Por ter um rombo nas suas finanças, de R$ 1 bilhão em 2025, o governo do DF não pode pedir uma garantia do Tesouro sem que seja aberta uma exceção. Os grandes bancos e o FGC já avisaram que precisam da garantia para dar o empréstimo. Técnicos do governo justificam que, devido à situação financeira do DF, não há brecha legal para abrir essa excepcionalidade.
GESTÃO IBANEIS GASTOU SEM ORÇAMENTO
A governadora criticou a gestão das finanças do DF na gestão de Ibaneis, com quem trava agora uma briga política: "Gastou-se mais do que tinha o Orçamento. Um descontrole orçamentário". Segundo Celina, o montante de despesas feitas pelo governo do emedebista sem previsão orçamentária se aproximava de R$ 5 bilhões, quando ela assumiu o cargo.
"Houve a necessidade de vários decretos, de ajustes econômicos, que foram feitos todos por mim, trocando equipe econômica, reduzindo contrato em 25% e diminuindo o gasto da máquina pública para se ajeitar dentro do orçamento", afirmou.
Ela não se sente responsável pela crise financeira do DF e disse que, como vice-governadora, não era ordenadora de despesas: "A lei é muito clara sobre a posição de vice-governadora.

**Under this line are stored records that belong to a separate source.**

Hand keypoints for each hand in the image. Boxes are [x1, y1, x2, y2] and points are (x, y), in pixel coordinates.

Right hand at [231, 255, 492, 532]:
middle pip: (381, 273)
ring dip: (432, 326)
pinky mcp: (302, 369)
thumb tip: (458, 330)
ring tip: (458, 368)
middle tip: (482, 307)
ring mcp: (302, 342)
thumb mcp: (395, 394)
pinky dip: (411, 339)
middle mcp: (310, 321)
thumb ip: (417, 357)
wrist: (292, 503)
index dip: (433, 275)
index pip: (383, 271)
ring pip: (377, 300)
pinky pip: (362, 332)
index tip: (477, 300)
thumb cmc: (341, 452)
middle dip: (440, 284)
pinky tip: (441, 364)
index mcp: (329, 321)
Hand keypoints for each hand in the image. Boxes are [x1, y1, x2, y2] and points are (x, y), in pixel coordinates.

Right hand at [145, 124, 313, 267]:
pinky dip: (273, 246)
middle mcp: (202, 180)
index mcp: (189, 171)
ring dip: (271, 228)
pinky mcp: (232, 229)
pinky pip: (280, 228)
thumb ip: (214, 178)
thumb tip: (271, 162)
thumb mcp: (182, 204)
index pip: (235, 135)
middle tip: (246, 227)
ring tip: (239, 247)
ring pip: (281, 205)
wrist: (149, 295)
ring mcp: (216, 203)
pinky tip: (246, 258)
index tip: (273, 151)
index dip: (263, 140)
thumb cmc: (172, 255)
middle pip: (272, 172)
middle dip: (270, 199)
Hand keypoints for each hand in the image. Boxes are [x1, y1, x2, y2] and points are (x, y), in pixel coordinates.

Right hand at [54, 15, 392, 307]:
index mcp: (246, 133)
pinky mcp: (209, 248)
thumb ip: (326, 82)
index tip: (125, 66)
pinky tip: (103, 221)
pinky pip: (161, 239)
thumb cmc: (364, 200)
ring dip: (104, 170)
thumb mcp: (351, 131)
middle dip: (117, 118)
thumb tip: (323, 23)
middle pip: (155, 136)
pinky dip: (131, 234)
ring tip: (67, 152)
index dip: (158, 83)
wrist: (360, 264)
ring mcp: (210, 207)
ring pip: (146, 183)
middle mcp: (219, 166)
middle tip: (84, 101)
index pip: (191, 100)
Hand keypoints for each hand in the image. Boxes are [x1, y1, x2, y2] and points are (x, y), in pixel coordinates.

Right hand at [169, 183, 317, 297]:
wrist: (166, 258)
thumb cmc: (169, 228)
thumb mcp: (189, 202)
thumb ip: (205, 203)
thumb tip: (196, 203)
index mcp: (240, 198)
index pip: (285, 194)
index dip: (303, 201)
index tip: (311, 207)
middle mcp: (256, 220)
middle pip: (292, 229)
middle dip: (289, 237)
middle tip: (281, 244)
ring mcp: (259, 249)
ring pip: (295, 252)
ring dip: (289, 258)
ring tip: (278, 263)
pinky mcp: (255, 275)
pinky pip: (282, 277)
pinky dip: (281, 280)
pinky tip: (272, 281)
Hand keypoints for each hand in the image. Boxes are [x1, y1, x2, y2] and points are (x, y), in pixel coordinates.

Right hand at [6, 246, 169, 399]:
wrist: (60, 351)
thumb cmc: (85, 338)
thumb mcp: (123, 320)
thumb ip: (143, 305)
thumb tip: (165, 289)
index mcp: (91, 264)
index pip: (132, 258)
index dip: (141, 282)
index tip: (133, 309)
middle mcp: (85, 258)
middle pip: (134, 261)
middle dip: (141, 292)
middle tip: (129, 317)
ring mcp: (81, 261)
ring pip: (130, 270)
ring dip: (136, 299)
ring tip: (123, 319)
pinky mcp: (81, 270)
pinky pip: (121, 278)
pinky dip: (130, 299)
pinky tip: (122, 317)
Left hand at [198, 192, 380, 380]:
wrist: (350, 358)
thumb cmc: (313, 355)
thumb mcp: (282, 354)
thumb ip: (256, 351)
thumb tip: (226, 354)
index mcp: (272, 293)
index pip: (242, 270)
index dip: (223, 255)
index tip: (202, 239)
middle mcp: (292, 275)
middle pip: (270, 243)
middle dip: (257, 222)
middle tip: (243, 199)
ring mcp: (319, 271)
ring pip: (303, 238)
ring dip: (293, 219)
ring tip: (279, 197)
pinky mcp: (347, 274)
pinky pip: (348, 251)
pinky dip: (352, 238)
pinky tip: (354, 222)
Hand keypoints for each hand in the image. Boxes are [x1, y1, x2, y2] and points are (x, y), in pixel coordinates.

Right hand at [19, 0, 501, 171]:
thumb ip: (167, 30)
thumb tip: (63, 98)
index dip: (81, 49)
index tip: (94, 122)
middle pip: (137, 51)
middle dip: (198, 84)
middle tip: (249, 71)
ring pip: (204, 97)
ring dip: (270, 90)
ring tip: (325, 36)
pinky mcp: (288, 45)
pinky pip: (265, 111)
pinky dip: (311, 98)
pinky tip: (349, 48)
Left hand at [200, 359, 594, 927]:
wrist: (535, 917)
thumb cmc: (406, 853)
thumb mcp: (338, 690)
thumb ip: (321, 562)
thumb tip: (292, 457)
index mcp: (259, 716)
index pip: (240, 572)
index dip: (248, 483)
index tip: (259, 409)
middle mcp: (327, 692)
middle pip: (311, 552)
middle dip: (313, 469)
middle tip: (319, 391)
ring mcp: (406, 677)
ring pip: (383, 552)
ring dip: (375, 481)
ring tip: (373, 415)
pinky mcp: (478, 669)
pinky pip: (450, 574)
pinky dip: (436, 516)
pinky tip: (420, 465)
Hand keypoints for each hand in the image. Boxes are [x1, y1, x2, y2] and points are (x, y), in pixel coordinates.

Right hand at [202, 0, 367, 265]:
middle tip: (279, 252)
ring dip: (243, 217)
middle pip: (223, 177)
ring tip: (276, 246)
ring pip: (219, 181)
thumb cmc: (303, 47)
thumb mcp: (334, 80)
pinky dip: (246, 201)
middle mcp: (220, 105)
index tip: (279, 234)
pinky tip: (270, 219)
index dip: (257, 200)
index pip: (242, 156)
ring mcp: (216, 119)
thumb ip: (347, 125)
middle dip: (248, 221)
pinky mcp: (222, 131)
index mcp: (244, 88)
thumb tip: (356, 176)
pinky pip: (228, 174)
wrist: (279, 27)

A gente não ordena despesa". Para ela, a equipe econômica de Ibaneis não tinha condição de estar à frente da Economia do DF.
SEM PRIVATIZAÇÃO
Resolvido o problema de capital, a governadora afirmou que o BRB vai se recuperar da crise provocada pelo envolvimento com o Master sem risco de ser privatizado.
"Apesar de ter sido muito grave a situação, o banco tem toda condição de voltar a ser aquilo que eu entendo que é a vocação dele: um banco regional, um banco para cuidar da população de Brasília."
DELAÇÃO DE EX-PRESIDENTE DO BRB
Celina disse que tem zero preocupação com rumores de que o ex-presidente do BRB Paulo Henrique Costa poderia citá-la em um acordo de delação premiada. Segundo ela, Brasília virou "um antro de fofoca".
"O Ibaneis tem que responder ele. Mas sobre delatar [a mim], minha preocupação é zero. Eu não tinha relacionamento com o Paulo Henrique, nós éramos desafetos, todo mundo sabia disso", afirmou. Ela disse não haver "um áudio, uma mensagem" sobre Master. "Nada, absolutamente nada, nada. Isso foi plantado até pelos meus adversários", afirmou.
BRB DIZ TER CARTEIRAS DO CREDCESTA
Procurado, o BRB informou à reportagem que as carteiras do Credcesta adquiridas junto ao Master foram regularmente cedidas à instituição, o que inclui o direito ao fluxo de pagamentos desses ativos.
"Com a liquidação do Banco Master, a administração desses fluxos passou a ser conduzida por um liquidante, mas seguem vinculados à instituição adquirente, o BRB. Nesse contexto, cabe ao liquidante realizar o repasse dos valores devidos do BRB, conforme previsto nas operações", disse o banco em nota.